MSimon wrote:A little anecdote re: sapience. I remember being in my mother and thinking "how cozy, but I have to get out ASAP, I have things to do". I was born 6 weeks premature. On the edge of life and death in those days (1944).
But in terms of law my story means nothing. That is decided on practical matters: i.e. spontaneous abortion, visibility, the state of medical science, religious pressure, secular pressure, etc.
The problem in essence is deciding when an acorn becomes a tree? There is no obvious hard dividing line. The beginning is definite. The end point is definite. The transition - not so definite.
There is an obvious hard dividing line. The problem is, it inconveniences some people, and so they absolutely refuse to acknowledge it. It's very much like the issue of slavery in that regard.
From my recollection of evolutionary history, life began as single cells that reproduced through division. Eventually, sex was developed, and individual creatures could express their reproductive components in the form of egg and sperm.
Initially the eggs were ejected from the mother and combined with the sperm ejected from the father (swimming in the vicinity) and allowed to grow on the ocean bottom.

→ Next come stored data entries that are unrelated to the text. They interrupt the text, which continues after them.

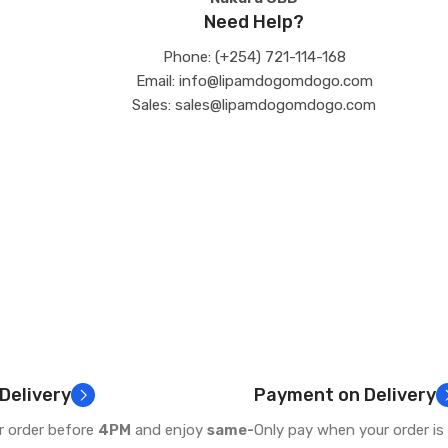
Need Help?
Phone: (+254) 721-114-168
Email: info@lipamdogomdogo.com
Sales: sales@lipamdogomdogo.com
 Delivery
Payment on Delivery
r order before
4PM
and enjoy
same-
Only pay when your order is 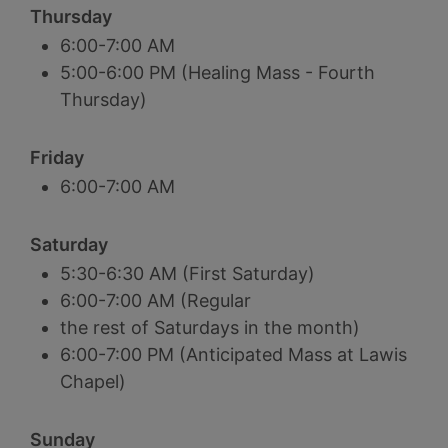
Thursday
6:00-7:00 AM
5:00-6:00 PM (Healing Mass - Fourth
Thursday)
Friday
6:00-7:00 AM
Saturday
5:30-6:30 AM (First Saturday)
6:00-7:00 AM (Regular
the rest of Saturdays in the month)
6:00-7:00 PM (Anticipated Mass at Lawis
Chapel)
Sunday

Later on, as land creatures developed, the male would deposit his genetic component directly into the female, to be combined with the egg before the shell formed.
This process further evolved into the mammals, which carried their young live in them until the young had matured sufficiently to be able to survive outside the mother.
Okay, the boundary lines are sharp and distinct. When male and female genetic material is combined, it is a new unique genetic pattern that is created from the fusion. For the vast majority of the history of LIFE, it was unique and independent from it's parents, and only a fool would argue that it's later evolved modern equivalent is not, simply because the woman carries the internal "Egg" around with her throughout the gestation process.
It used to lie there on the ground.
Again, it's the perception of artificial boundaries where there are none, and the refusal to see REAL boundaries where they exist.